NEW YORK - Shares of Lehman Brothers suffered another painful drop Thursday as doubts swirled about the company's future and several analysts downgraded their ratings on the stock.
Lehman shares, which have fallen 89% so far this year, plunged another 37% in mid-afternoon trading.
As speculation grows about the possibility that the government may have to step in to help Lehman as it did with Bear Stearns back in March, the Treasury Department told CNN that it "is monitoring markets and remains in contact with market participants."
Goldman Sachs' analyst William Tanona downgraded Lehman to "neutral" from "buy", citing Wednesday's bigger-than-expected $3.9 billion loss and concerns about the company's restructuring plan.
Also, in an effort to save $450 million, Lehman said it planned to reduce its annual dividend to 5 cents per share from 68 cents.
spitfire43
- 12 Sep 2008 08:26
- 259 of 331
Lehman are looking for a white knight, I read last night that Barclays or HSBC could be in the frame, fortunately for there share holders this seems unlikely with talks underway with Bank of America.

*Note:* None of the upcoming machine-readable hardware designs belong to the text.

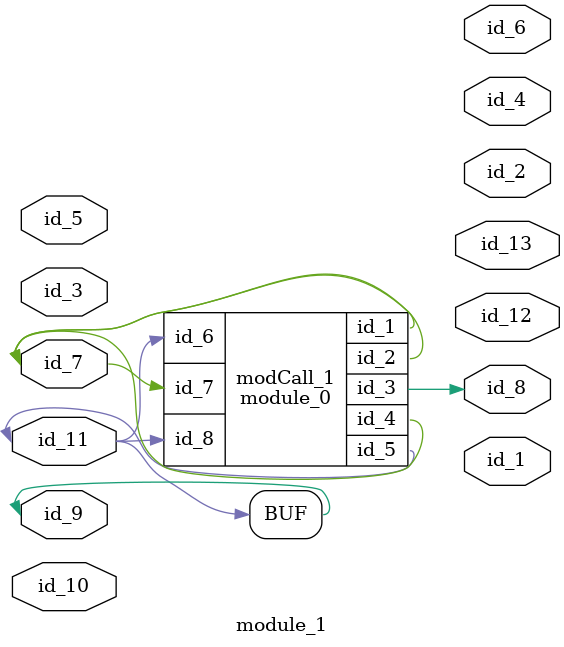
<source format=v>
module module_0 (
    id_1,
    id_2,
    id_3,
    id_4,
    id_5,
    id_6,
    id_7,
    id_8
);
  input wire id_8;
  input wire id_7;
  input wire id_6;
  inout wire id_5;
  output wire id_4;
  output wire id_3;
  inout wire id_2;
  inout wire id_1;
  localparam id_9 = 1'b0;
  generate
    wire id_10;
  endgenerate
endmodule
module module_1 (
    id_1,
    id_2,
    id_3,
    id_4,
    id_5,
    id_6,
    id_7,
    id_8,
    id_9,
    id_10,
    id_11,
    id_12,
    id_13
);
  output wire id_13;
  output wire id_12;
  inout wire id_11;
  input wire id_10;
  inout wire id_9;
  output wire id_8;
  inout wire id_7;
  output wire id_6;
  input wire id_5;
  output wire id_4;
  module_0 modCall_1 (
      id_7,
      id_7,
      id_8,
      id_7,
      id_11,
      id_9,
      id_7,
      id_11
  );
  input wire id_3;
  output wire id_2;
  output wire id_1;
  assign id_11 = id_9;
  wire id_14;
  wire id_15;
  ;
  wire id_16, id_17;
endmodule

</source>
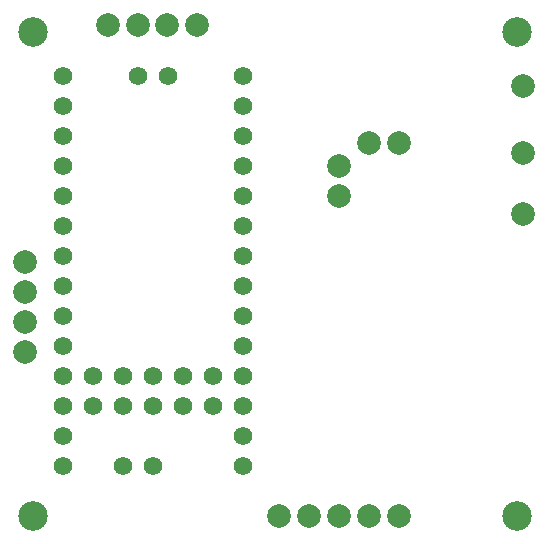
<source format=gbr>
%TF.GenerationSoftware,KiCad,Pcbnew,9.0.2*%
%TF.CreationDate,2025-07-11T21:06:49+12:00*%
%TF.ProjectId,T61,5436312e-6b69-4636-9164-5f7063625858,rev?*%
%TF.SameCoordinates,Original*%
%TF.FileFunction,Soldermask,Bot*%
%TF.FilePolarity,Negative*%
%FSLAX46Y46*%
G04 Gerber Fmt 4.6, Leading zero omitted, Abs format (unit mm)*
G04 Created by KiCad (PCBNEW 9.0.2) date 2025-07-11 21:06:49*
%MOMM*%
%LPD*%
G01*
G04 APERTURE LIST*
%ADD10C,2.006600*%
%ADD11C,2.500000*%
%ADD12C,1.574800*%
G04 APERTURE END LIST*
D10*
%TO.C,J9*%
X159186100Y-93903600D03*
%TD*%
D11*
%TO.C,UNK_HOLE_2*%
X169186100Y-84503600D03*
%TD*%
D10*
%TO.C,J3*%
X169686100Y-94753600D03*
%TD*%
%TO.C,J13*%
X134586100Y-83903600D03*
%TD*%
D11*
%TO.C,UNK_HOLE_1*%
X169186100Y-125503600D03*
%TD*%
D10*
%TO.C,J11*%
X137086100Y-83903600D03*
%TD*%
D11*
%TO.C,UNK_HOLE_3*%
X128186100Y-84503600D03*
%TD*%
D10*
%TO.C,J10*%
X156686100Y-93903600D03*
%TD*%
%TO.C,J5*%
X149086100Y-125453600D03*
X151626100Y-125453600D03*
X154166100Y-125453600D03*
X156706100Y-125453600D03*
X159246100Y-125453600D03*
%TD*%
%TO.C,J2*%
X154136100Y-95823600D03*
X154136100Y-98363600D03*
%TD*%
%TO.C,J8*%
X169686100Y-89103600D03*
%TD*%
%TO.C,J7*%
X169686100Y-99903600D03*
%TD*%
D11*
%TO.C,UNK_HOLE_0*%
X128186100Y-125503600D03*
%TD*%
D12*
%TO.C,U1*%
X130726100Y-90783600D03*
X130726100Y-93323600D03*
X130726100Y-95863600D03*
X130726100Y-98403600D03*
X145966100Y-93323600D03*
X135806100Y-121263600D03*
X130726100Y-100943600D03*
X130726100Y-103483600D03*
X145966100Y-88243600D03*
X130726100Y-106023600D03*
X130726100Y-108563600D03*
X130726100Y-111103600D03*
X130726100Y-113643600D03*
X130726100Y-116183600D03*
X130726100Y-118723600D03*
X130726100Y-121263600D03*
X145966100Y-121263600D03*
X145966100Y-118723600D03*
X145966100Y-116183600D03*
X145966100Y-113643600D03*
X145966100Y-111103600D03*
X145966100Y-108563600D03*
X145966100Y-106023600D03*
X145966100Y-103483600D03*
X145966100Y-100943600D03*
X145966100Y-98403600D03*
X145966100Y-95863600D03*
X143426100Y-116183600D03*
X143426100Y-113643600D03*
X140886100Y-116183600D03*
X140886100Y-113643600D03*
X138346100Y-116183600D03*
X138346100Y-113643600D03*
X135806100Y-116183600D03*
X135806100Y-113643600D03*
X133266100Y-116183600D03*
X133266100Y-113643600D03*
X137076100Y-88243600D03*
X139616100Y-88243600D03*
X130726100Y-88243600D03*
X145966100Y-90783600D03*
X138346100Y-121263600D03*
%TD*%
D10*
%TO.C,J1*%
X127536100Y-111633600D03*
X127536100Y-109093600D03*
X127536100Y-106553600D03*
X127536100Y-104013600D03*
%TD*%
%TO.C,J12*%
X139586100Y-83903600D03*
%TD*%
%TO.C,J6*%
X142086100Y-83903600D03*
%TD*%
M02*

</source>
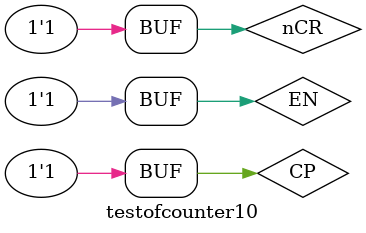
<source format=v>
`timescale 1ns / 1ps


module testofcounter10;

	// Inputs
	reg CP;
	reg nCR;
	reg EN;

	// Outputs
	wire [3:0] Q;

	// Instantiate the Unit Under Test (UUT)
	counter10 uut (
		.Q(Q), 
		.CP(CP), 
		.nCR(nCR), 
		.EN(EN)
	);

	initial begin
		// Initialize Inputs
		CP = 0;
		nCR = 1;
		EN = 1;

		// Wait 100 ns for global reset to finish
		
		#100;
		CP=1;
		#100;
		CP=0;
		#100;
		CP=1;
		// Add stimulus here

	end
      
endmodule


</source>
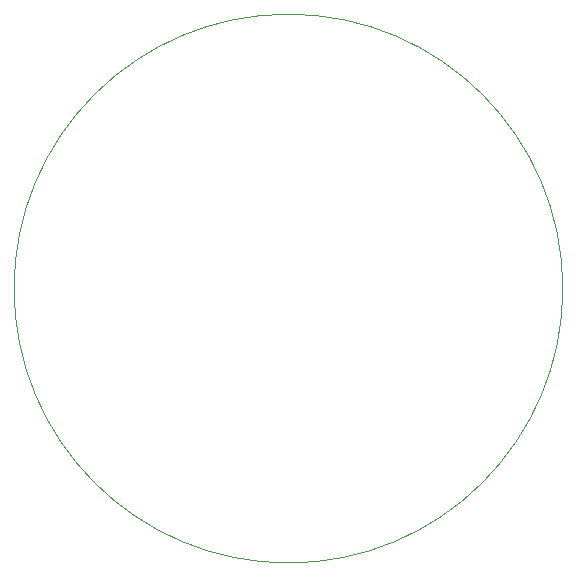
<source format=gbr>
%TF.GenerationSoftware,KiCad,Pcbnew,9.0.2*%
%TF.CreationDate,2025-07-01T17:26:35-07:00*%
%TF.ProjectId,Blinky,426c696e-6b79-42e6-9b69-6361645f7063,rev?*%
%TF.SameCoordinates,Original*%
%TF.FileFunction,Profile,NP*%
%FSLAX46Y46*%
G04 Gerber Fmt 4.6, Leading zero omitted, Abs format (unit mm)*
G04 Created by KiCad (PCBNEW 9.0.2) date 2025-07-01 17:26:35*
%MOMM*%
%LPD*%
G01*
G04 APERTURE LIST*
%TA.AperFunction,Profile*%
%ADD10C,0.050000*%
%TD*%
G04 APERTURE END LIST*
D10*
X157933166Y-89300000D02*
G75*
G02*
X111466834Y-89300000I-23233166J0D01*
G01*
X111466834Y-89300000D02*
G75*
G02*
X157933166Y-89300000I23233166J0D01*
G01*
M02*

</source>
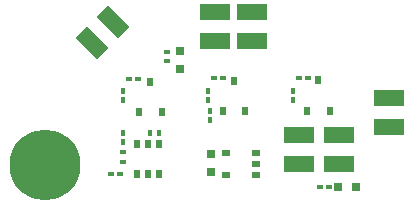
<source format=gbp>
G04*
G04 #@! TF.GenerationSoftware,Altium Limited,Altium Designer,18.1.6 (161)*
G04*
G04 Layer_Color=128*
%FSLAX25Y25*%
%MOIN*%
G70*
G01*
G75*
%ADD13R,0.10236X0.05315*%
G04:AMPARAMS|DCode=32|XSize=102.36mil|YSize=53.15mil|CornerRadius=0mil|HoleSize=0mil|Usage=FLASHONLY|Rotation=315.000|XOffset=0mil|YOffset=0mil|HoleType=Round|Shape=Rectangle|*
%AMROTATEDRECTD32*
4,1,4,-0.05498,0.01740,-0.01740,0.05498,0.05498,-0.01740,0.01740,-0.05498,-0.05498,0.01740,0.0*
%
%ADD32ROTATEDRECTD32*%

%ADD33R,0.03150X0.03150*%
%ADD34R,0.01968X0.01772*%
%ADD35C,0.23622*%
%ADD36R,0.01772X0.01968*%
%ADD37R,0.01968X0.01575*%
%ADD38R,0.03150X0.03150*%
%ADD39R,0.01575X0.01968*%
%ADD40R,0.02165X0.03150*%
%ADD41R,0.03150X0.02165*%
%ADD42R,0.02165X0.02953*%
G54D13*
X468500Y296177D02*
D03*
Y305823D02*
D03*
X526500Y267677D02*
D03*
Y277323D02*
D03*
X481000Y296177D02*
D03*
Y305823D02*
D03*
X496500Y255299D02*
D03*
Y264945D02*
D03*
X510000Y255299D02*
D03*
Y264945D02*
D03*
G54D32*
X434410Y302410D02*
D03*
X427590Y295590D02*
D03*
G54D33*
X515566Y247500D02*
D03*
X509660D02*
D03*
G54D34*
X506636D02*
D03*
X503684D02*
D03*
X434024Y252000D02*
D03*
X436976D02*
D03*
X499476Y284000D02*
D03*
X496524D02*
D03*
X443000Y283500D02*
D03*
X440047D02*
D03*
X471322Y283801D02*
D03*
X468369D02*
D03*
G54D35*
X412000Y255000D02*
D03*
G54D36*
X467000Y269929D02*
D03*
Y272882D02*
D03*
X438000Y265500D02*
D03*
Y262547D02*
D03*
X466322Y279476D02*
D03*
Y276524D02*
D03*
X438000Y279476D02*
D03*
Y276524D02*
D03*
X494500Y279476D02*
D03*
Y276524D02*
D03*
G54D37*
X438000Y255925D02*
D03*
Y259075D02*
D03*
X452500Y289425D02*
D03*
Y292575D02*
D03*
G54D38*
X457000Y292953D02*
D03*
Y287047D02*
D03*
X467322Y252606D02*
D03*
Y258511D02*
D03*
G54D39*
X446831Y265500D02*
D03*
X449980D02*
D03*
G54D40*
Y252000D02*
D03*
X446240D02*
D03*
X442500D02*
D03*
Y262039D02*
D03*
X446240D02*
D03*
X449980D02*
D03*
G54D41*
X472302Y259039D02*
D03*
Y251559D02*
D03*
X482341D02*
D03*
Y255299D02*
D03*
Y259039D02*
D03*
G54D42*
X447000Y282520D02*
D03*
X443260Y272480D02*
D03*
X450740D02*
D03*
X503000Y283067D02*
D03*
X499260Y273028D02*
D03*
X506740D02*
D03*
X474822Y282821D02*
D03*
X471081Y272781D02*
D03*
X478562D02*
D03*
M02*

</source>
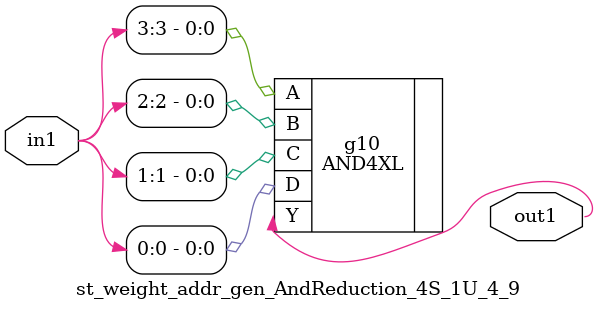
<source format=v>
`timescale 1ps / 1ps


module st_weight_addr_gen_AndReduction_4S_1U_4_9(in1, out1);
  input [3:0] in1;
  output out1;
  wire [3:0] in1;
  wire out1;
  AND4XL g10(.A (in1[3]), .B (in1[2]), .C (in1[1]), .D (in1[0]), .Y
       (out1));
endmodule



</source>
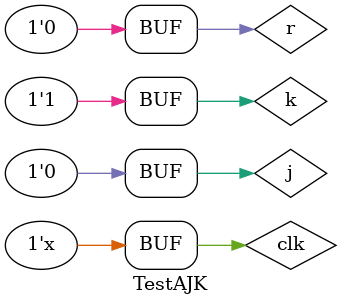
<source format=v>
module TestAJK;
reg clk,j,k,r;
wire q;

AsyncJK ajk(clk,j,k,r,q);

always #2 clk=~clk;

initial begin
clk=0;   r=1;
j=1;     k=0;
#7       j=1;    k=1;
#6       j=1;    k=1;
#6       j=0;    k=0;
#6       j=0;    k=1;
#6       r=0;
end
endmodule
    
</source>
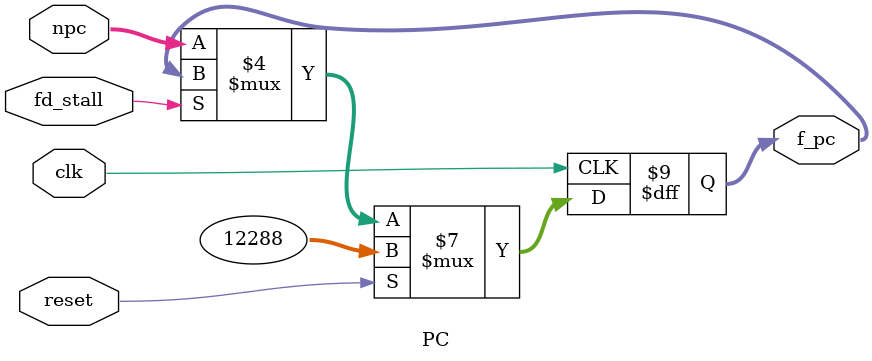
<source format=v>
`timescale 1ns / 1ps
module PC(
	input clk,
	input reset,
	
	input [31:0] npc,
	
	input fd_stall,
	
	output reg [31:0] f_pc
    );
	initial begin
		f_pc = 32'h00003000;
	end
	always @(posedge clk) begin
		if (reset) begin
			f_pc <= 32'h00003000;
		end
		else if (!fd_stall) begin
			f_pc <= npc;
		end
	end

endmodule

</source>
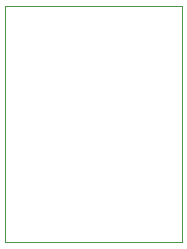
<source format=gbr>
%TF.GenerationSoftware,KiCad,Pcbnew,7.0.1*%
%TF.CreationDate,2023-08-18T01:43:33-03:00*%
%TF.ProjectId,PCB-MPU-9150,5043422d-4d50-4552-9d39-3135302e6b69,rev?*%
%TF.SameCoordinates,Original*%
%TF.FileFunction,Paste,Bot*%
%TF.FilePolarity,Positive*%
%FSLAX46Y46*%
G04 Gerber Fmt 4.6, Leading zero omitted, Abs format (unit mm)*
G04 Created by KiCad (PCBNEW 7.0.1) date 2023-08-18 01:43:33*
%MOMM*%
%LPD*%
G01*
G04 APERTURE LIST*
%TA.AperFunction,Profile*%
%ADD10C,0.100000*%
%TD*%
G04 APERTURE END LIST*
D10*
X154885238Y-60000000D02*
X154885238Y-40000000D01*
X169885238Y-60000000D02*
X169885238Y-40000000D01*
X154885238Y-54825000D02*
X154885238Y-45175000D01*
X154885238Y-40000000D02*
X169885238Y-40000000D01*
X154885238Y-60000000D02*
X169885238Y-60000000D01*
M02*

</source>
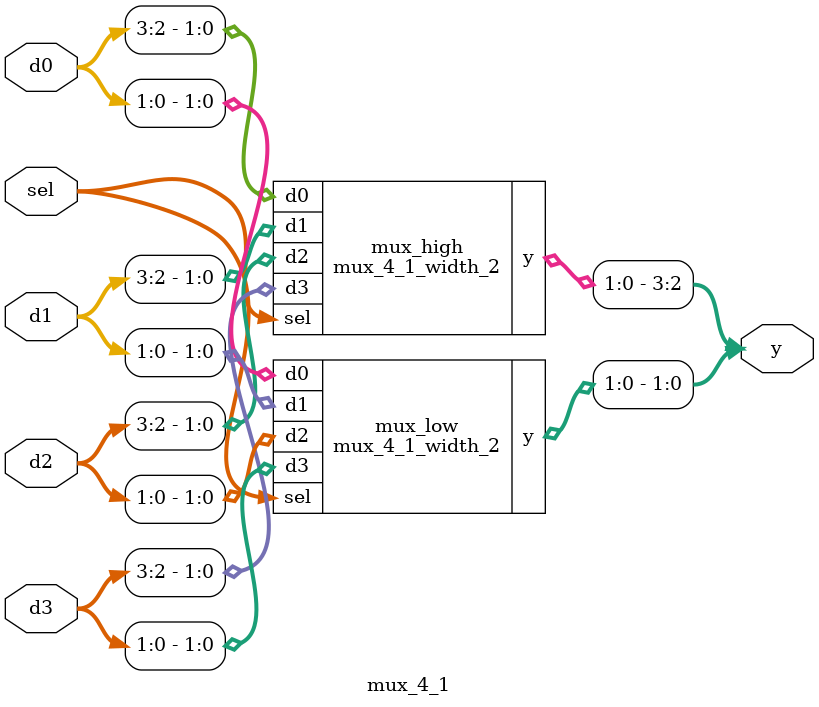
<source format=sv>

module mux_4_1_width_2
(
  input  [1:0] d0, d1, d2, d3,
  input  [1:0] sel,
  output [1:0] y
);

  assign y = sel [1] ? (sel [0] ? d3 : d2)
                     : (sel [0] ? d1 : d0);

endmodule

//----------------------------------------------------------------------------
// Task
//----------------------------------------------------------------------------

module mux_4_1
(
  input  [3:0] d0, d1, d2, d3,
  input  [1:0] sel,
  output [3:0] y
);

  // Task:
  // Implement mux_4_1 with 4-bit data
  // using two instances of mux_4_1_width_2 with 2-bit data
  mux_4_1_width_2 mux_low(d0[1:0], d1[1:0], d2[1:0], d3[1:0], sel, y[1:0]);
  mux_4_1_width_2 mux_high(d0[3:2], d1[3:2], d2[3:2], d3[3:2], sel, y[3:2]);

endmodule

</source>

With the Fed acting a possible guarantee, like the deal with Bear Sterns then it must only be an American bank that is in the frame.
justyi
- 12 Sep 2008 16:09
- 260 of 331
NEW YORK 12/9/2008 - As Wall Street continues to speculate about the fate of Lehman Brothers, shares of the besieged firm continued to see their value evaporate Friday.
Just a day after the company's stock plummeted 42%, Lehman shares fell 14% in early trading.
This week has marked one of the most difficult periods in the Lehman Brothers' storied 158-year history.
Amid rabid speculation about the firm's health and possible asset sales, the company delivered its results more than a week in advance on Wednesday, owning up to a nearly $4 billion quarterly loss - its biggest ever since the company went public in 1994.